Os partidos políticos de todo o país têm até esta terça-feira, 30 de junho, para encaminhar à Justiça Eleitoral a prestação de contas anual referente ao exercício financeiro de 2025. O envio é obrigatório e deve ser realizado exclusivamente por meio do Sistema de Prestação de Contas Anual (SPCA).
A obrigação vale para todas as esferas partidárias. De acordo com a legislação eleitoral, os diretórios nacionais devem apresentar a documentação ao Tribunal Superior Eleitoral (TSE), enquanto os diretórios estaduais devem prestar contas aos Tribunais Regionais Eleitorais (TREs). Já os diretórios municipais precisam protocolar os documentos junto aos cartórios das respectivas zonas eleitorais.
A prestação de contas é um dos principais mecanismos de fiscalização da Justiça Eleitoral e tem como objetivo verificar se a movimentação financeira dos partidos corresponde à realidade. Na análise, são observadas receitas, despesas, movimentações bancárias e a aplicação de recursos públicos, especialmente os oriundos do Fundo Partidário.
Entre os documentos exigidos estão demonstrativos de doações recebidas, relação de contas bancárias, conciliações bancárias, demonstrativos de recursos do Fundo Partidário, dívidas de campanha, contribuições arrecadadas e comprovantes de despesas realizadas com recursos públicos. Também devem ser anexados pareceres internos do partido, documentação contábil e instrumentos de representação jurídica.
No caso dos diretórios municipais que não tiveram movimentação financeira nem arrecadaram bens estimáveis em dinheiro ao longo de 2025, a exigência é a apresentação de uma declaração formal informando a ausência total de movimentação no período.
Embora a eventual desaprovação das contas não impeça automaticamente a participação de um partido nas eleições, a decisão pode acarretar sanções importantes. Entre as penalidades previstas estão aplicação de multas, devolução de valores ao Tesouro Nacional e suspensão do repasse de novas cotas do Fundo Partidário.

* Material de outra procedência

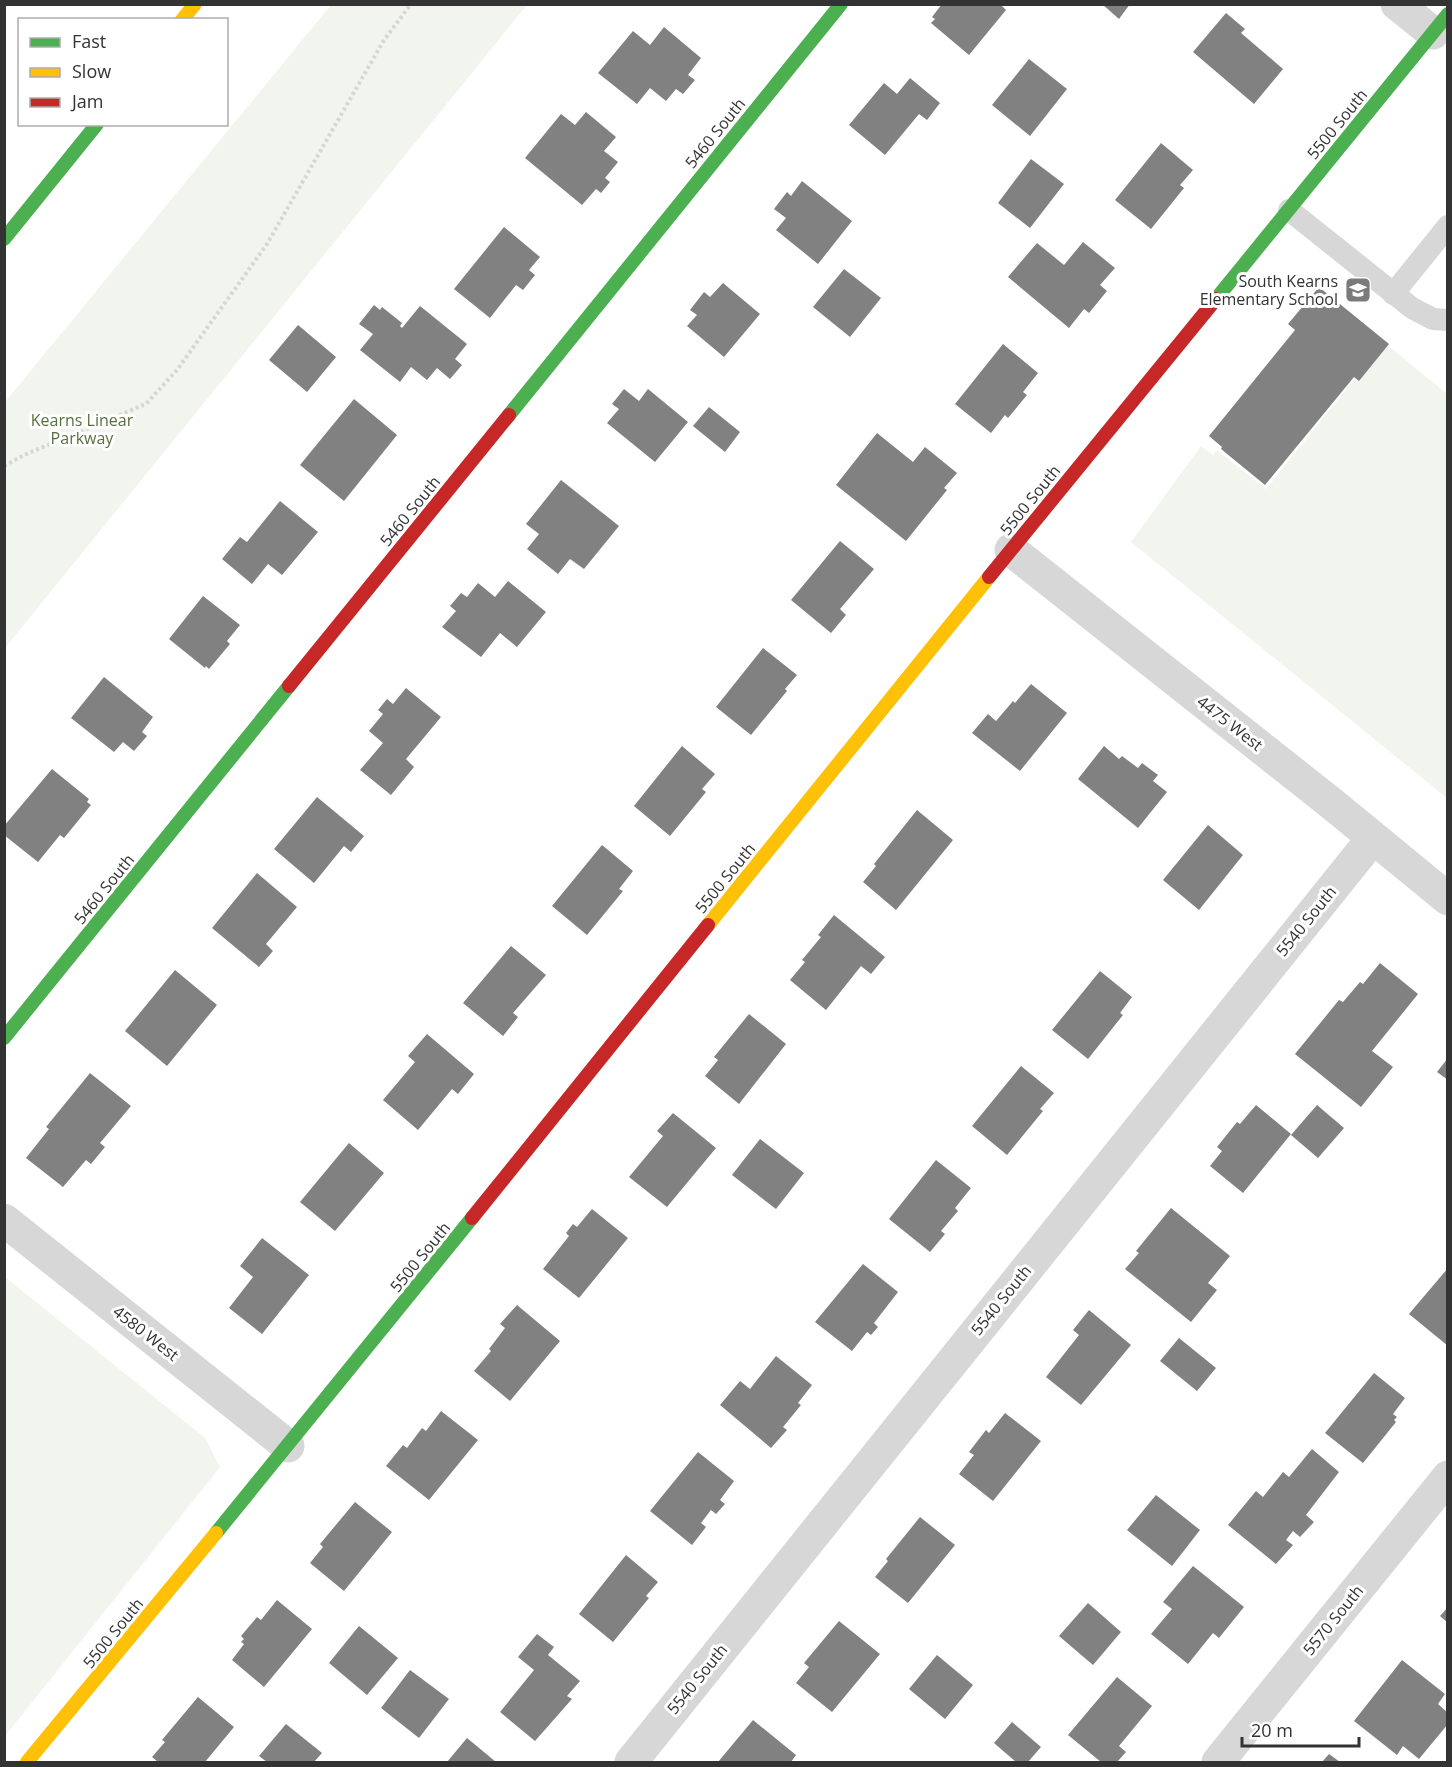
<svg xmlns="http://www.w3.org/2000/svg" width="1452" height="1767" viewBox="0 0 1452 1767" font-family="'Open Sans',sans-serif">
	<rect width="100%" height="100%" fill="#fff"/>
	<g fill="#f1f5ed">
		<polygon points="331,5 527,5 5,648 5,402"/>
		<polygon points="1384,342 1447,394 1447,798 1131,542 1201,446 1213,455 1217,450 1266,489"/>
		<polygon points="5,1277 205,1438 220,1467 5,1736"/>
	</g>
	<g fill="#818181">
		<polygon points="942,4 1000,4 1006,10 969,55 931,23 935,19 932,17"/>
		<polygon points="1102,4 1130,4 1119,19"/>
		<polygon points="1226,13 1245,29 1241,33 1283,69 1254,104 1193,52"/>
		<polygon points="664,27 701,58 688,75 695,80 683,94 676,89 666,101 650,88 637,104 598,73 633,31 650,45"/>
		<polygon points="1029,59 1067,89 1030,136 992,105"/>
		<polygon points="910,78 940,103 927,120 919,114 885,155 849,125 884,83 897,94"/>
		<polygon points="586,112 616,137 604,151 618,162 605,178 610,182 601,193 596,189 582,205 525,158 561,114 575,125"/>
		<polygon points="1161,143 1193,170 1180,185 1184,188 1151,229 1115,200"/>
		<polygon points="1031,159 1064,184 1030,228 998,203"/>
		<polygon points="802,181 852,221 818,264 776,230 786,218 774,209 787,192 791,196"/>
		<polygon points="504,227 540,257 529,270 535,275 523,290 516,285 490,318 454,289"/>
		<polygon points="1083,242 1115,268 1100,285 1107,291 1089,313 1084,309 1069,328 1008,277 1037,243 1064,265"/>
		<polygon points="844,269 881,298 850,337 813,307"/>
		<polygon points="723,283 760,314 724,357 687,326 697,315 690,310 704,292 710,297"/>
		<polygon points="1319,287 1389,344 1359,381 1354,377 1265,485 1221,449 1222,447 1209,436 1295,330 1288,324"/>
		<polygon points="374,305 380,310 382,307 402,323 400,326 402,328 420,306 467,344 455,359 462,365 450,379 437,368 427,380 411,367 400,382 360,350 373,334 359,324"/>
		<polygon points="298,325 336,357 307,392 269,360"/>
		<polygon points="1003,344 1038,373 1023,392 1027,395 1008,418 1005,415 991,433 955,404"/>
		<polygon points="624,389 639,401 648,389 688,422 655,462 607,423 619,409 612,404"/>
		<polygon points="354,399 397,435 344,501 300,465"/>
		<polygon points="709,407 740,432 725,452 693,426"/>
		<polygon points="877,433 913,462 925,447 957,473 944,488 947,490 906,541 836,485"/>
		<polygon points="561,480 619,526 584,569 570,559 558,574 527,549 539,534 526,524"/>
		<polygon points="280,501 318,532 282,575 268,564 252,584 222,559 240,537 247,542"/>
		<polygon points="840,541 874,569 840,609 846,615 831,633 791,600"/>
		<polygon points="508,581 546,612 517,647 500,633 481,657 442,627 456,611 450,606 461,593 467,597 478,583 495,597"/>
		<polygon points="203,596 240,625 227,641 230,644 209,669 206,666 205,668 169,639"/>
		<polygon points="763,648 797,675 785,689 787,691 751,735 716,707"/>
		<polygon points="104,677 153,717 142,732 147,736 134,751 123,742 114,752 71,718"/>
		<polygon points="1031,684 1067,713 1020,771 972,733 988,714 996,721 1013,701 1015,703"/>
		<polygon points="406,688 441,717 406,759 414,767 391,795 360,770 383,743 369,731 383,714 378,710 387,699 393,704"/>
		<polygon points="682,746 715,774 702,789 706,792 670,836 634,806"/>
		<polygon points="1104,746 1119,759 1122,756 1138,768 1142,763 1158,775 1153,781 1167,792 1138,828 1078,779"/>
		<polygon points="52,769 89,799 87,802 91,805 64,838 60,835 38,862 4,835 4,826"/>
		<polygon points="317,797 364,836 351,852 344,846 314,883 274,849"/>
		<polygon points="917,810 953,840 896,910 863,882 876,866 874,864"/>
		<polygon points="1208,825 1243,855 1199,910 1163,880"/>
		<polygon points="602,845 633,871 619,889 623,891 587,935 552,906"/>
		<polygon points="257,873 297,907 266,944 273,951 259,967 212,928"/>
		<polygon points="834,915 885,957 871,974 861,966 826,1010 790,980 805,962 802,960 821,937 818,935"/>
		<polygon points="511,946 546,975 513,1013 518,1017 503,1036 463,1003"/>
		<polygon points="1380,963 1418,994 1372,1051 1393,1067 1361,1107 1295,1054 1339,1000 1343,1002 1360,982 1363,984"/>
		<polygon points="175,970 217,1005 167,1066 125,1031"/>
		<polygon points="1100,971 1132,997 1120,1013 1123,1015 1088,1059 1052,1030"/>
		<polygon points="749,1014 786,1044 739,1104 705,1076 718,1060 714,1057"/>
		<polygon points="427,1034 474,1074 458,1094 452,1089 418,1130 383,1100 415,1062 408,1056"/>
		<polygon points="1448,1058 1448,1080 1437,1072"/>
		<polygon points="1021,1066 1054,1093 1040,1109 1043,1111 1007,1155 972,1126"/>
		<polygon points="90,1073 131,1106 100,1143 105,1147 91,1164 86,1160 63,1187 26,1158 49,1129 46,1127"/>
		<polygon points="1256,1105 1291,1134 1243,1193 1210,1166 1222,1151 1217,1147 1237,1122 1240,1124"/>
		<polygon points="1317,1105 1344,1128 1318,1158 1291,1135"/>
		<polygon points="673,1113 716,1148 667,1207 629,1177 663,1136 657,1131"/>
		<polygon points="760,1139 804,1173 776,1209 732,1175"/>
		<polygon points="349,1143 384,1173 335,1231 300,1202"/>
		<polygon points="936,1160 971,1188 955,1208 958,1211 941,1231 945,1234 930,1252 889,1219"/>
		<polygon points="1171,1208 1230,1256 1208,1283 1217,1290 1191,1322 1125,1269 1139,1253 1136,1251"/>
		<polygon points="592,1209 628,1238 579,1298 543,1269 569,1236 566,1233 573,1224 577,1227"/>
		<polygon points="262,1238 309,1275 262,1334 229,1308 253,1277 240,1266"/>
		<polygon points="863,1264 898,1292 874,1323 878,1327 871,1335 867,1332 852,1351 815,1322"/>
		<polygon points="1448,1268 1448,1346 1409,1314"/>
		<polygon points="517,1305 560,1341 510,1401 474,1371 491,1351 489,1349 505,1328 500,1324"/>
		<polygon points="1089,1310 1131,1345 1081,1405 1046,1377 1079,1335 1073,1330"/>
		<polygon points="1179,1338 1216,1368 1197,1391 1160,1361"/>
		<polygon points="776,1356 812,1385 798,1403 801,1405 783,1427 787,1430 771,1448 720,1405 740,1381 750,1389"/>
		<polygon points="1374,1373 1405,1398 1393,1414 1397,1417 1394,1420 1396,1422 1363,1463 1325,1433"/>
		<polygon points="441,1411 478,1440 429,1500 386,1466 403,1445 407,1448 422,1428 426,1431"/>
		<polygon points="1005,1413 1041,1441 993,1501 959,1474 974,1455 969,1452 986,1430 989,1433"/>
		<polygon points="1312,1449 1339,1472 1306,1515 1314,1522 1300,1537 1293,1531 1286,1540 1293,1545 1276,1564 1228,1525 1256,1491 1263,1497 1283,1472 1289,1477"/>
		<polygon points="698,1452 734,1481 720,1500 725,1504 716,1514 711,1510 701,1523 706,1527 692,1545 650,1511"/>
		<polygon points="1156,1495 1200,1530 1172,1566 1127,1530"/>
		<polygon points="355,1502 392,1532 344,1591 310,1563 323,1547 320,1544"/>
		<polygon points="920,1517 955,1545 908,1603 875,1577 888,1561 886,1559"/>
		<polygon points="626,1555 658,1582 646,1596 649,1598 613,1642 579,1614"/>
		<polygon points="1193,1566 1244,1607 1219,1638 1213,1633 1188,1664 1151,1634 1172,1609 1163,1602"/>
		<polygon points="277,1600 312,1629 264,1687 232,1660 244,1644 241,1642 244,1639 241,1636 257,1617 261,1620"/>
		<polygon points="1088,1603 1121,1632 1093,1665 1059,1636"/>
		<polygon points="1448,1607 1448,1623 1440,1616"/>
		<polygon points="839,1621 880,1654 832,1712 796,1683 809,1667 804,1663"/>
		<polygon points="359,1626 398,1658 367,1695 329,1663"/>
		<polygon points="537,1634 554,1647 548,1655 580,1681 567,1696 572,1699 535,1741 500,1712 534,1670 518,1657"/>
		<polygon points="937,1655 973,1685 945,1719 909,1689"/>
		<polygon points="1402,1660 1445,1694 1438,1704 1448,1713 1448,1724 1419,1759 1403,1746 1397,1755 1354,1721"/>
		<polygon points="410,1670 449,1699 419,1738 381,1708"/>
		<polygon points="1117,1677 1152,1706 1119,1746 1126,1752 1117,1762 1101,1762 1068,1735"/>
		<polygon points="198,1697 234,1727 205,1762 158,1762 152,1757 165,1742 162,1740"/>
		<polygon points="753,1720 796,1755 791,1762 718,1762"/>
		<polygon points="1012,1722 1041,1747 1028,1762 1016,1762 994,1743"/>
		<polygon points="286,1724 322,1753 314,1762 267,1762 259,1756"/>
		<polygon points="467,1738 496,1762 447,1762"/>
		<polygon points="1329,1754 1340,1762 1322,1762"/>
	</g>
	<g fill="none" stroke-linecap="round" stroke-linejoin="round">
		<polyline stroke="#d6d6d6" stroke-width="4" stroke-dasharray="3 3" stroke-linecap="butt" points="4,466 24,455 146,404 177,370 267,244 384,40 411,4"/>
		<g stroke="#d7d7d7" stroke-width="22">
			<polyline points="1289,210 1412,308 1433,319 1448,320"/>
			<polyline points="1393,294 1448,226"/>
		</g>
		<g stroke="#d7d7d7" stroke-width="33">
			<polyline points="1397,4 1433,33"/>
			<polyline points="1011,550 1331,803 1448,899"/>
			<polyline points="4,1220 288,1446"/>
			<polyline points="631,1762 1373,838"/>
			<polyline points="1218,1762 1448,1477"/>
		</g>
		<g stroke="#4caf50" stroke-width="14">
			<polyline points="4,239 97,124"/>
			<polyline points="1216,299 1448,14"/>
			<polyline points="509,415 841,4"/>
			<polyline points="4,1038 289,686"/>
			<polyline points="216,1533 472,1218"/>
		</g>
		<g stroke="#ffc107" stroke-width="14">
			<polyline points="182,20 195,4"/>
			<polyline points="708,925 989,577"/>
			<polyline points="27,1762 216,1533"/>
		</g>
		<g stroke="#c62828" stroke-width="14">
			<polyline points="989,577 1216,299"/>
			<polyline points="289,686 509,415"/>
			<polyline points="472,1218 708,925"/>
		</g>
	</g>
	<defs>
		<symbol id="school-square" viewBox="-11 -11 22 22"><rect x="-9" y="-9" width="18" height="18" rx="4" fill="#7a7a7a" stroke="#fff"/><path d="M0-5L7-2L0 1L-7-2ZM-4 1L0 2.5L4 1V4Q0 6-4 4Z" fill="#fff"/></symbol>
	</defs>
	<g fill-rule="evenodd">
		<use href="#school-square" x="1343" y="275" width="30" height="30"/>
	</g>
	<g text-anchor="middle" dominant-baseline="central" stroke-width="6" stroke-linejoin="round" paint-order="stroke">
		<g font-size="16" fill="#333" stroke="#fff">
			<text transform="translate(1337 124) rotate(-51)">5500 South</text>
			<text transform="translate(715 133) rotate(-51)">5460 South</text>
			<text transform="translate(1030 500) rotate(-51)">5500 South</text>
			<text transform="translate(410 511) rotate(-51)">5460 South</text>
			<text transform="translate(1230 723) rotate(38)">4475 West</text>
			<text transform="translate(725 878) rotate(-51)">5500 South</text>
			<text transform="translate(104 889) rotate(-51)">5460 South</text>
			<text transform="translate(1306 921) rotate(-51)">5540 South</text>
			<text transform="translate(420 1257) rotate(-51)">5500 South</text>
			<text transform="translate(1001 1300) rotate(-51)">5540 South</text>
			<text transform="translate(146 1333) rotate(38)">4580 West</text>
			<text transform="translate(1333 1620) rotate(-51)">5570 South</text>
			<text transform="translate(113 1633) rotate(-51)">5500 South</text>
			<text transform="translate(697 1679) rotate(-51)">5540 South</text>
		</g>
		<g font-size="16" fill="#333" stroke="#fff" text-anchor="end">
			<text x="1338" y="281">South Kearns<tspan x="1338" dy="18">Elementary School</tspan></text>
		</g>
		<g font-size="16" fill="#56703f" stroke="#fff">
			<text x="82" y="420">Kearns Linear<tspan x="82" dy="18">Parkway</tspan></text>
		</g>
	</g>
	<rect width="1452" height="1767" fill="none" stroke="#333333" stroke-width="12"/>
	<rect x="18" y="18" width="210" height="108" fill="#ffffff" stroke="#adadad" stroke-width="1.5"/>
	<rect x="30" y="38" width="30" height="9" fill="#4caf50" stroke="#adadad" stroke-width="1.5"/>
	<text x="72" y="48" font-size="18" fill="#333333">Fast</text>
	<rect x="30" y="68" width="30" height="9" fill="#ffc107" stroke="#adadad" stroke-width="1.5"/>
	<text x="72" y="78" font-size="18" fill="#333333">Slow</text>
	<rect x="30" y="98" width="30" height="9" fill="#c62828" stroke="#adadad" stroke-width="1.5"/>
	<text x="72" y="108" font-size="18" fill="#333333">Jam</text>
	<path d="M1242 1737v9h117v-9" fill="none" stroke="#333333" stroke-width="3"/>
	<text x="1251" y="1737" font-size="18" fill="#333333" stroke="#ffffff" stroke-width="4.5" paint-order="stroke">20 m</text>
</svg>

Já a não apresentação das contas pode gerar consequências ainda mais severas. Conforme a legislação eleitoral, o órgão partidário que tiver suas contas julgadas como não prestadas pode perder o direito de receber recursos do Fundo Partidário e do Fundo Especial de Financiamento de Campanha (FEFC), além de enfrentar a suspensão de seu registro ou anotação partidária após decisão definitiva da Justiça.
Além disso, legendas que deixarem de prestar contas também ficam obrigadas a devolver integralmente os recursos públicos recebidos por meio dos fundos eleitorais, reforçando a importância do cumprimento do prazo estabelecido pela Justiça Eleitoral.